Years ago, there was a poster floating around that said, “Jesus came to draw a circle around people; not a line between them.” And finally, the Rev. Dr. Rebecca Parker cautioned UU’s in our propensity for dualism: evil was out there in others, not in us — we are the “good guys.” She said that the potential for evil lies within each one of us. Then there is the Native American story in which a grandfather tells his grandson that there are two wolves fighting inside of him. One is evil (hatred or anger), one is good (love, compassion). The boy asks, “Which wolf will win?” The grandfather replies, “The one you feed.”

I share all of these perspectives because our country is in yet another wave of “sorting.” Sorting ourselves by religious belief, gender identity, affectional orientation, political party, class, skin color, educational level, ability/disability, country of origin, and economic status. We draw deeper and deeper lines in the sand, never daring to step over what has become a canyon that separates us from one another. We find anything that can divide us and cling to it. We hold on tighter to anything that could be binary. Consequently, there are a whole lot of “those people” and “people like us.” Ironically, we are doing this in a time when technology can connect us globally in seconds across time zones, cultures, languages, and nations. Thanks to local companies like Microsoft, the Gates Foundation, and Google, those of us who were born here are more likely to be working alongside  someone from another part of the world than any prior generation.

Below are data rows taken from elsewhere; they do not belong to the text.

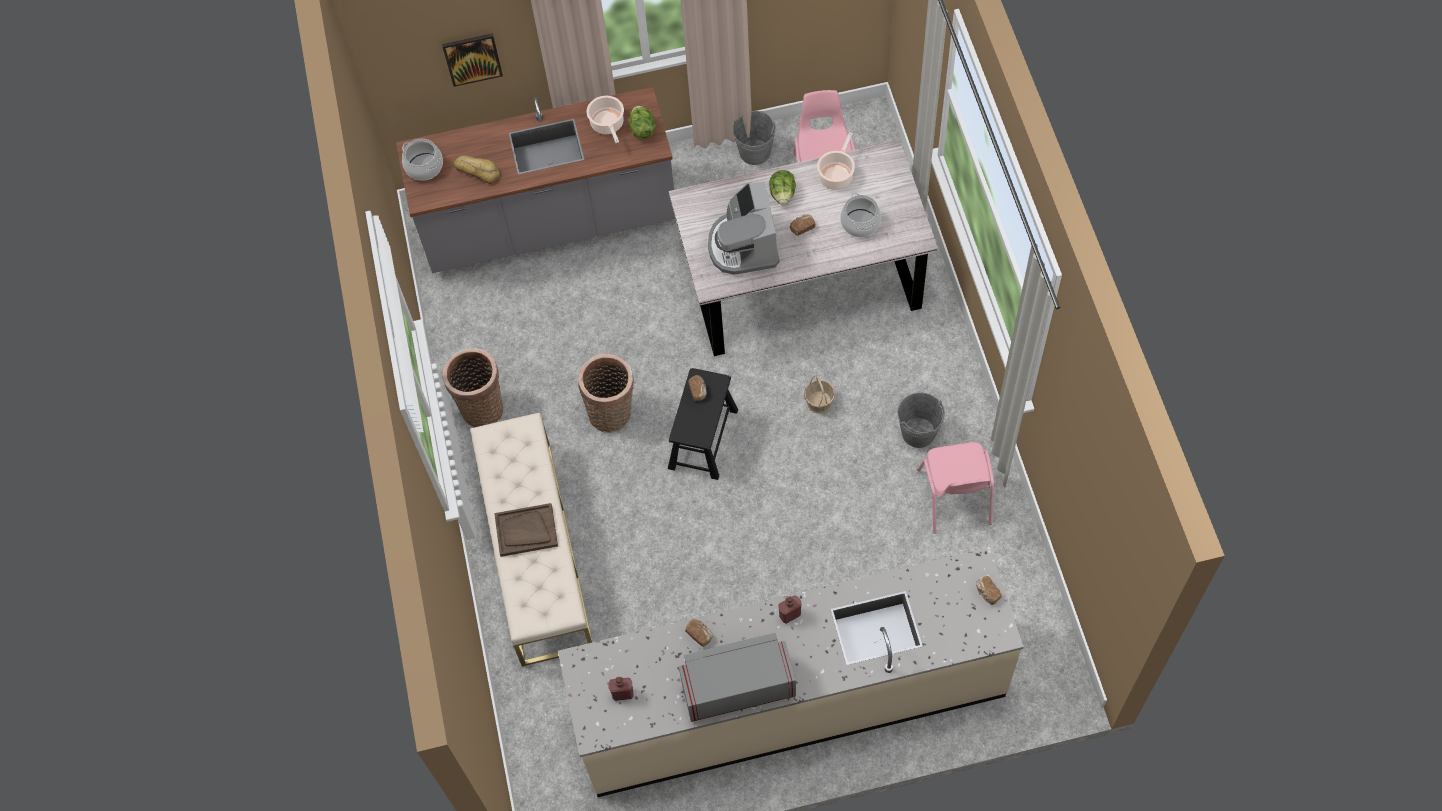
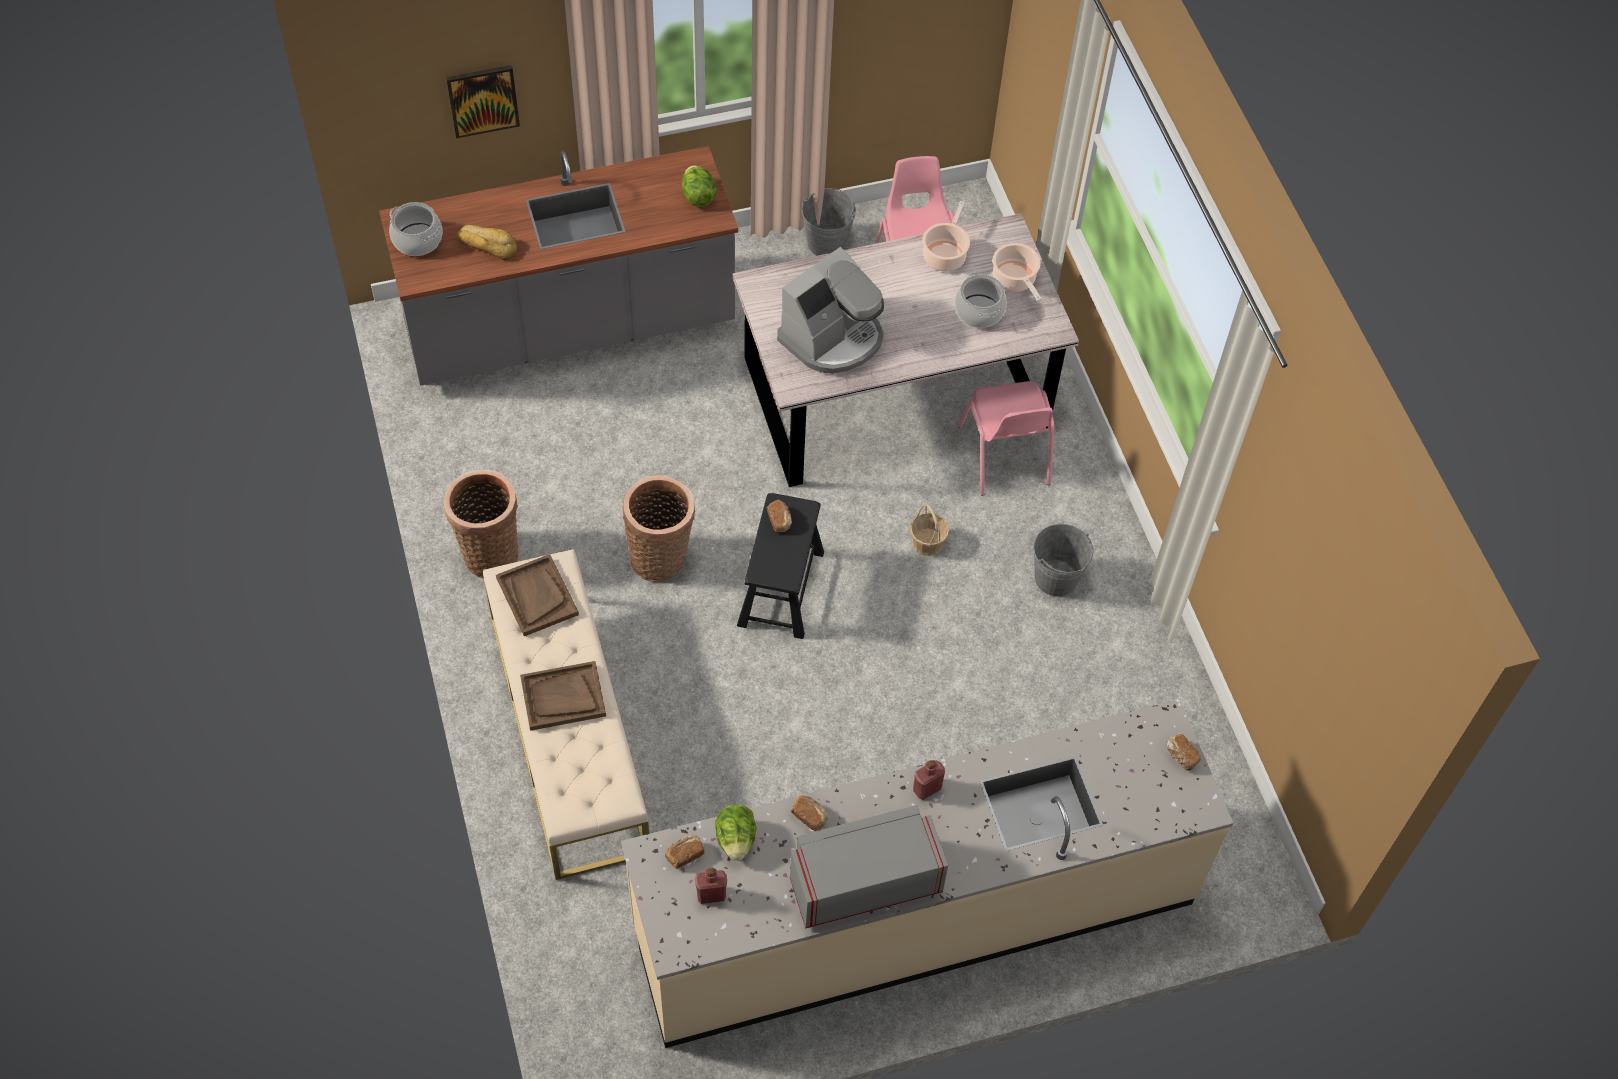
camera: 10 degrees left, 5 degrees down
(510, 450) = (537, 596): none -> brown tray
(608, 125) = (653, 190): cooking pot -> cooking pot (1015, 280)
(743, 245) = (833, 338): coffee machine -> coffee machine turned 120 degrees counterclockwise
(782, 194) = (878, 277): lettuce -> lettuce (736, 839)
(802, 227) = (906, 317): bread -> bread (684, 854)
(955, 498) = (1108, 657): pink chair -> pink chair (1004, 456)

The response to this global mingling is a last gasp to keep pockets of homogeneity alive. It is a fear-based response. The desperate categorizing is a way to distance oneself. It is a protective stance much like the turtle that pulls in its head and limbs when sensing danger. The trouble is that the turtle can then see nothing or move anywhere. It stays stuck, defensively in one place.

I will confess that there are times when I am very much like the turtle. I want some folks to be other, to remain separated from me. Because how they think and what they believe and what they espouse runs counter to everything I think, believe, and espouse. I do not want to entertain the idea that good and evil run through me as opposed to between me and the other. Some days I just plain don’t want to feed the loving, compassionate wolf. I just want to be with my peeps who reflect back to me who I am and what I know.  But as this sort of false dualism persists, we become more and more on the verge of falling in love with our own reflection just like Narcissus.

It is easier to draw lines between then a circle around people. It is hard work to see another’s reflection, way of thinking, believing and acting in the world when it differs from our own. It is so easy to judge it and label it. How many times have any one of us said, “I would never…”  Be careful for you don’t know what you are capable of until the moment presents itself.

Anger, hatred, evil, and good, love, compassion — they are dueling wolves inside of each of us. None of us is either or. We are all both and. Which means that each day, each moment, we have to befriend them all. The world is not binary and neither is any one of us. Sorting will only leave us stranded turtles, draw inward, afraid, isolated. Within ourselves and within our culture, the task is to draw circles around, not in between.